Monday, October 10, 2011

Lemongrass and Labradoodles, Lavender and Lemon Verbena

Everything was soft and springlike in the garden on Saturday morning and I was enjoying a quiet moment of contemplation in the vege garden.  The fallen blossom from the cherry tree was carpeting the grass, the sky was blue and the sun was warming my back.  Suddenly Mr Shoestring came striding purposefully up beside me, bent over and attempted to wrench one of my plants out of the earth.  “Hey, what are you doing?  Stop it!”, quoth I in my usual honeyed tones.  “Just pulling out this weed for you!” he proudly declared.  I had to explain that the plant in question wasn’t a weed, but a prized herb.  “Oh, I thought it was a grass!”  Well, it was a grass of a kind, it was lemongrass and I was hoping we could use it in Thai dishes. 

I am reluctantly coming to the conclusion that some people are gardeners and some people just never “get” gardening.  Though Mr Shoestring tries his best to be helpful in the garden, he will always need close scrutiny and strict supervision if similar disasters are to be avoided.  In fact I am beginning to cast my mind back over the years and remember times when prized rare and unusual specimens have mysteriously vanished from sight in the garden and wonder whether  the culprit may have been under my nose all the time.  Mr Shoestring can be useful in the garden, for instance this weekend he did an impressive job of digging out a gnarled old root, huge and very difficult to remove.  But there will always be the nagging doubt as to whether he can be left to his own devices.

Having said that though, it is becoming obvious that I will never “get” rugby so we both have to make allowances.  On Sunday night Mr Shoestring settled down to watch back to back Rugby World Cup matches and had to endure uninformed comments from myself, our daughters and one of their friends, mainly to do with fashion pointers for the players.  (To be truthful, some of them could do with some updates regarding hairstyles though.)  

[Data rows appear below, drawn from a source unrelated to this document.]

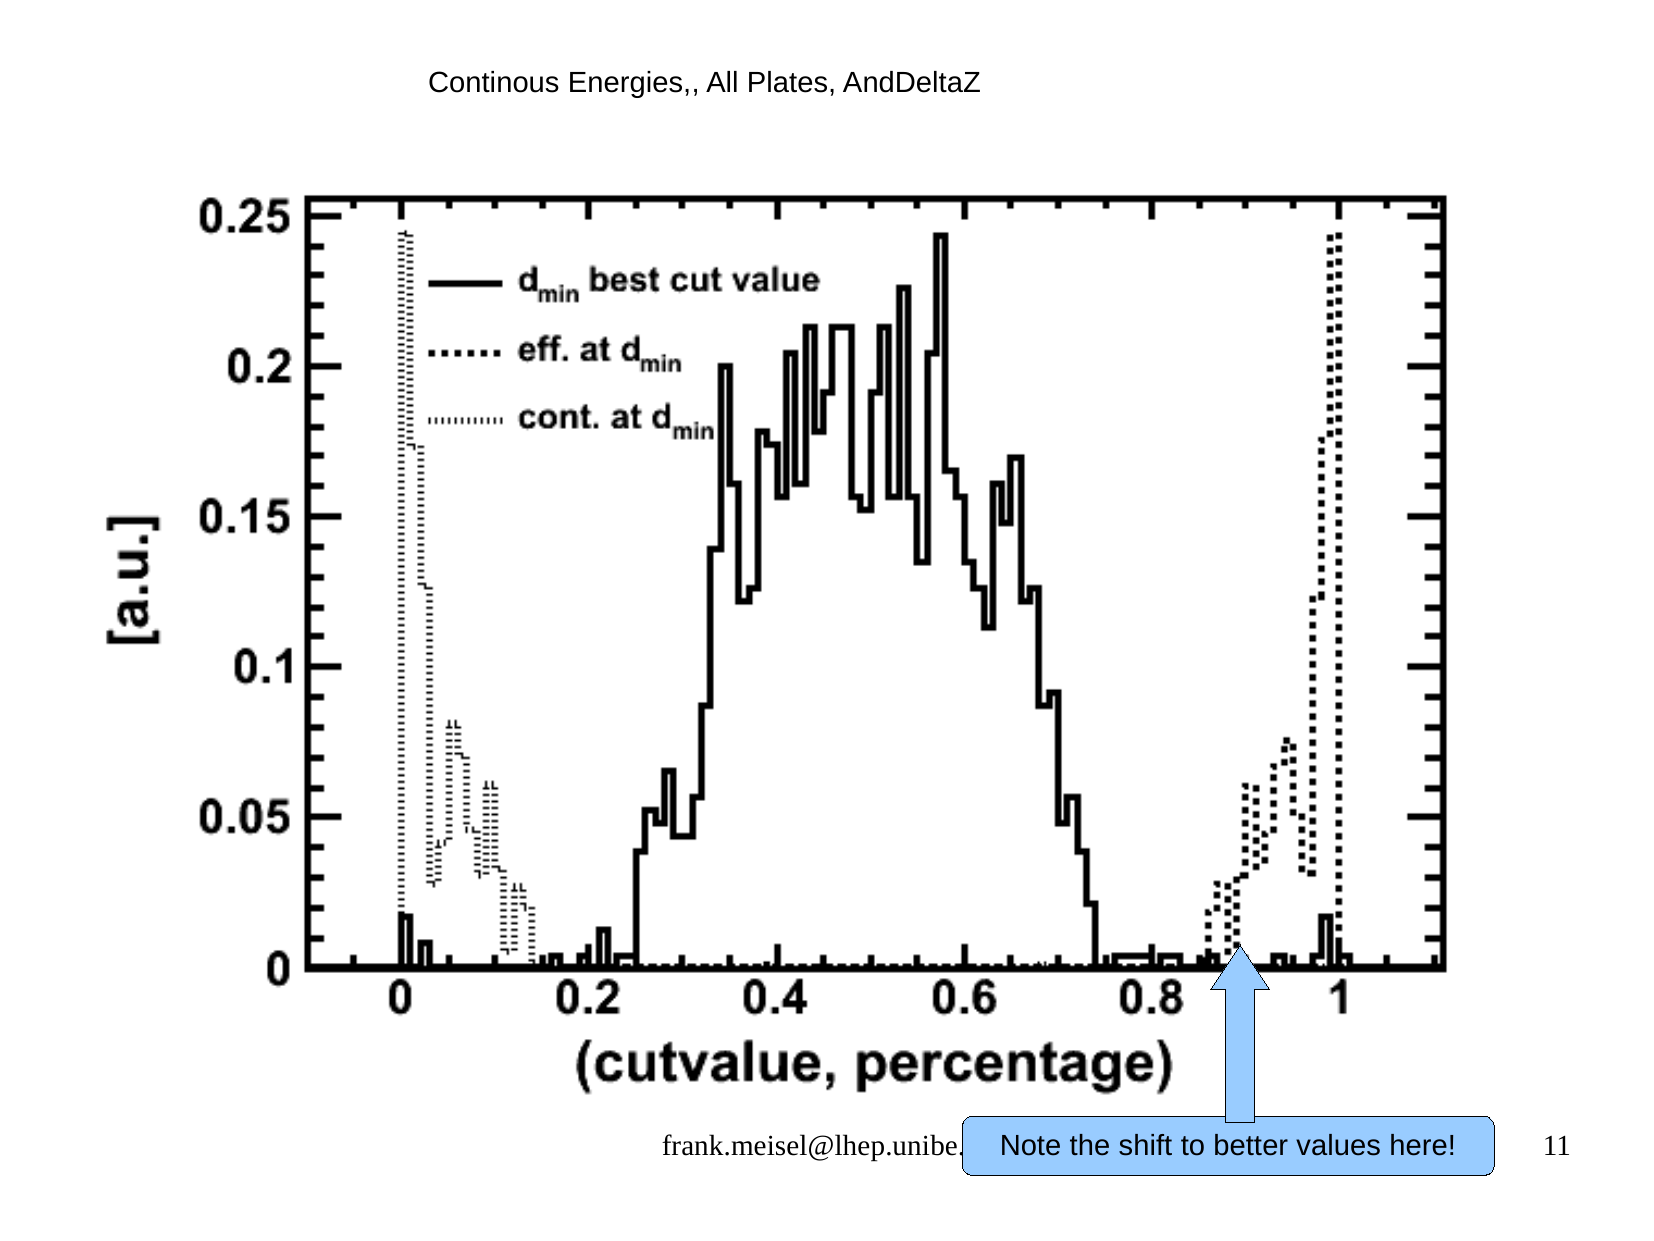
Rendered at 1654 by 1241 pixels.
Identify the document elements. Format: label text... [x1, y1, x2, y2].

picture [81, 96, 1595, 1123]
title All Energies, All Shapes, All Plates [82, 49, 1571, 96]
text_box Continous Energies,, All Plates, AndDeltaZ [413, 59, 1506, 107]
text_box Note the shift to better values here! [962, 1116, 1495, 1176]
text_box [1210, 944, 1270, 1123]
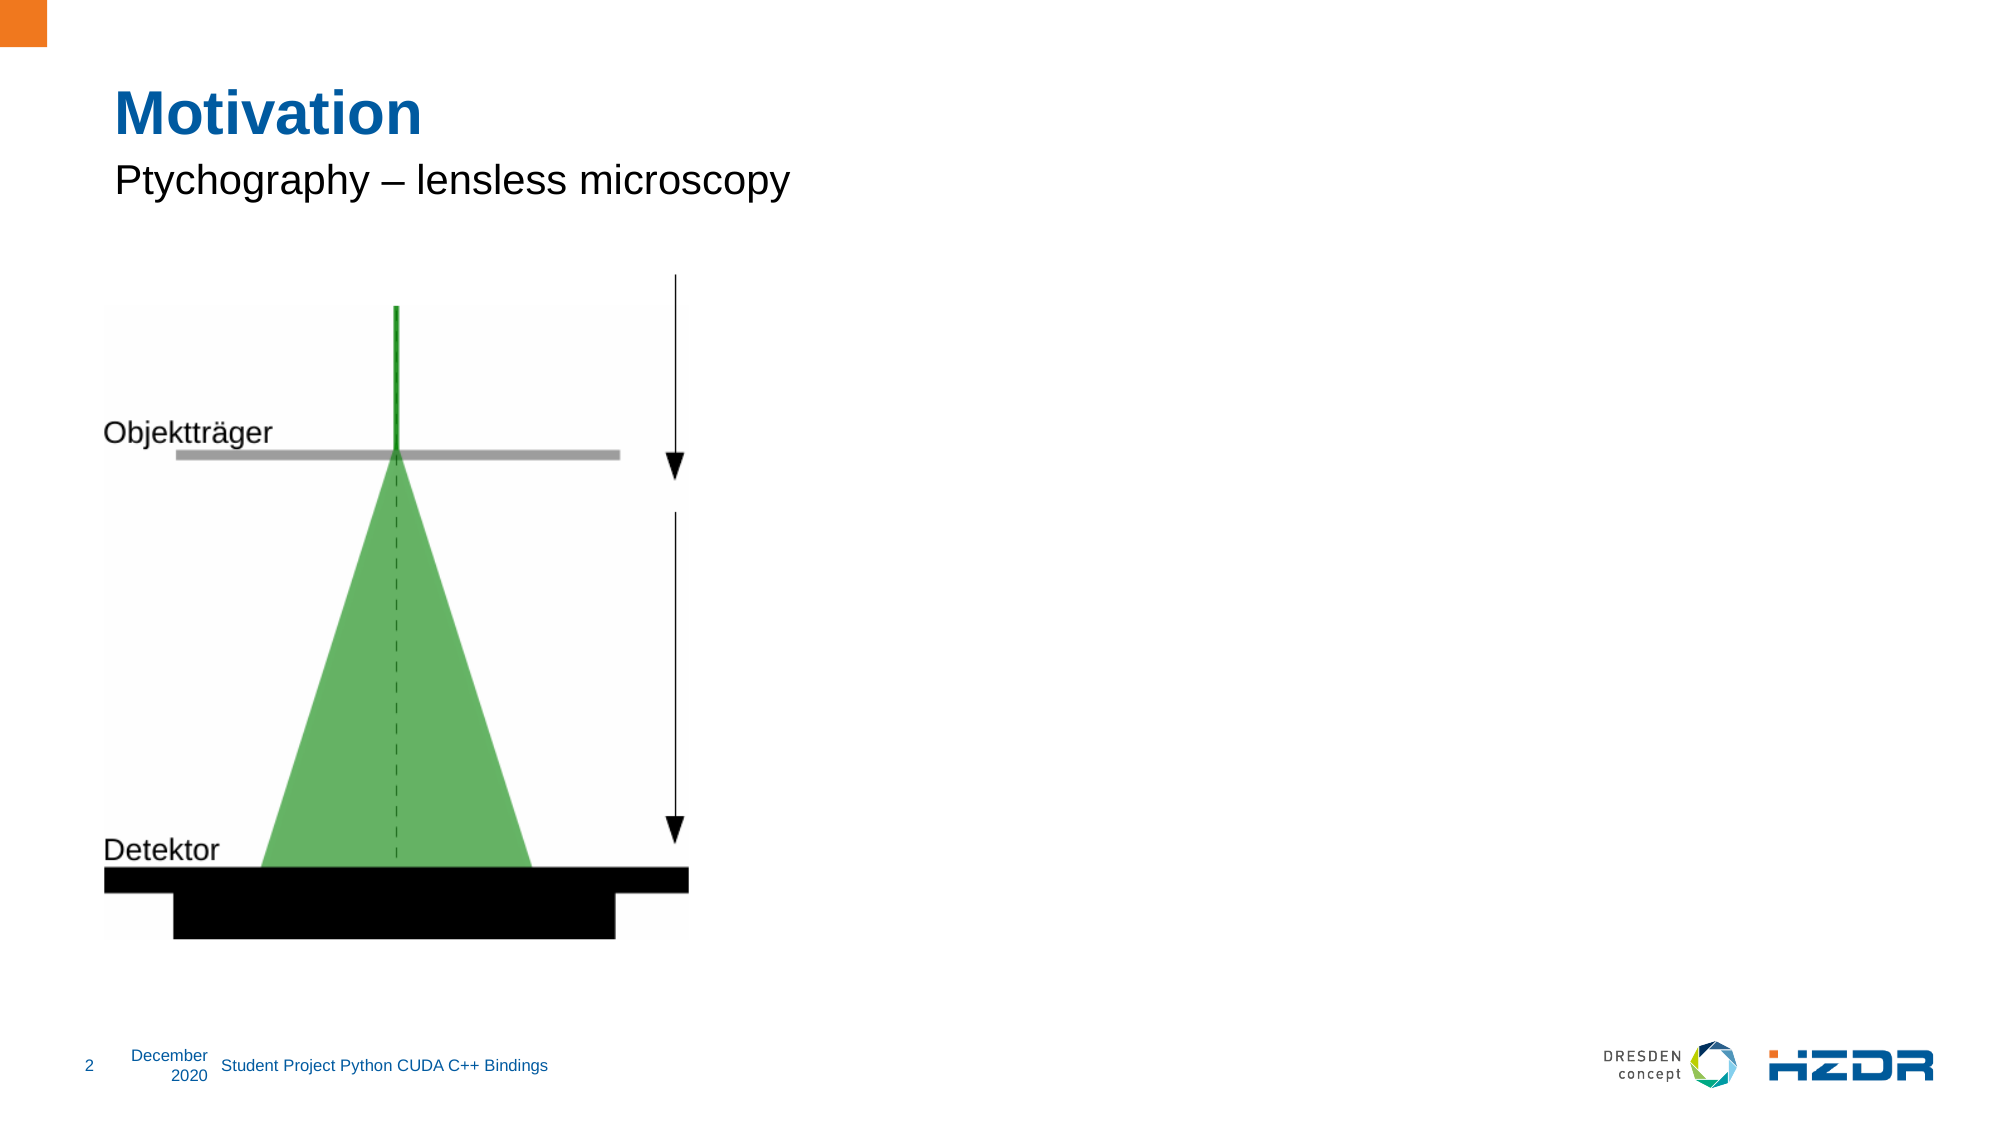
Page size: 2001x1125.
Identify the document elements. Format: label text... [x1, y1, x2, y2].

picture [1768, 1049, 1934, 1081]
title Motivation [114, 80, 1934, 148]
picture [1603, 1040, 1738, 1089]
picture [78, 208, 709, 967]
subtitle Ptychography – lensless microscopy [114, 152, 1934, 208]
footer Student Project Python CUDA C++ Bindings [221, 1034, 965, 1095]
slide_number December 2020 [107, 1034, 208, 1095]
slide_number <number> [6, 1034, 95, 1095]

On Saturday we found a brilliant monthly market in a nearby town where there were hostas and calla lily bulbs to be had at very reasonable prices, also irises.  The hostas should provide the slugs and snail with a tasty treat for the next little while but the irises should be virtually indestructible (fingers crossed).  As for the calla lilies, I seem to be forever planting bulbs on the offchance that they will thrive and prosper.  Usually I come along shortly afterwards and impale them on my trowel, either that or they just vanish, never to be seen again.  But ever the optimist I have popped in six miscellaneous calla lily bulbs and will hope for the best.  It would probably be sensible to mark the spots with those pointy sticks specially designed for the purpose but they seem to be markers of failure rather than success – like mini gravestones they would end up cluttering up the garden, indicators of failed horticultural endeavours.   Sigh.  The Dutch irises have been rather a success though.  This one in particular has lovely antique bronzey shades – but I can’t remember buying that colour, so it remains a mystery to me. 

Mr Shoestring’s favourite acquisition this week was this wonderful miniature mouli mill for parsley and mint; he managed to wheedle it out of my dear mama after a hinting campaign.  He is not subtle but his methods are effective.  We are going through a pea and haloumi fritter phase and using quite a bit of mint so this little tool will be very helpful.  I will give you the recipe for the fritters, they are truly delicious!  

Another highlight this weekend was a visit from Westiegirl and her beautiful Labradoodle, Indie.  Indie is just eight months old and had been for her own version of a haircut.  Following this her beautiful coat felt like velvet, soft and irresistible for stroking and patting.  She has been having lessons in walking on the lead, sitting and staying and was very well behaved for such a young thing. 

Exhausted after a trip to the hairdresser - I know the feeling Indie!

Until recently we thought that pets were forbidden in our apartment but we have discovered that they are actually allowed and we are torturing ourselves with the possibilities.  Having thought about dogs (too cruel to keep in an apartment, and think of the damage a puppy would do if left alone at home), cats (what if they leapt off the balcony and fell to their death 10 storeys below?) and rabbits (I can see the headlines now, “Apartment building inferno – rabbit chews wiring and causes carnage”), we have come to a standstill so we are satisfying our craving for a pet by watching nature documentaries.  We have even sunk to the level of, “Oh, look at that adorable toad, isn’t it cute?”  Tragic really.  Somebody suggested a pet rat to me today but I don’t think I am quite ready for that. 

Because the weather was so beautiful I started airing out the quilts after winter time.  Last week I had pruned the lemon verbena so I am drying the leaves I took off it, and will mix it in with some dried lavender flowers to make sachets to put amongst the quilts in the quilt cupboard.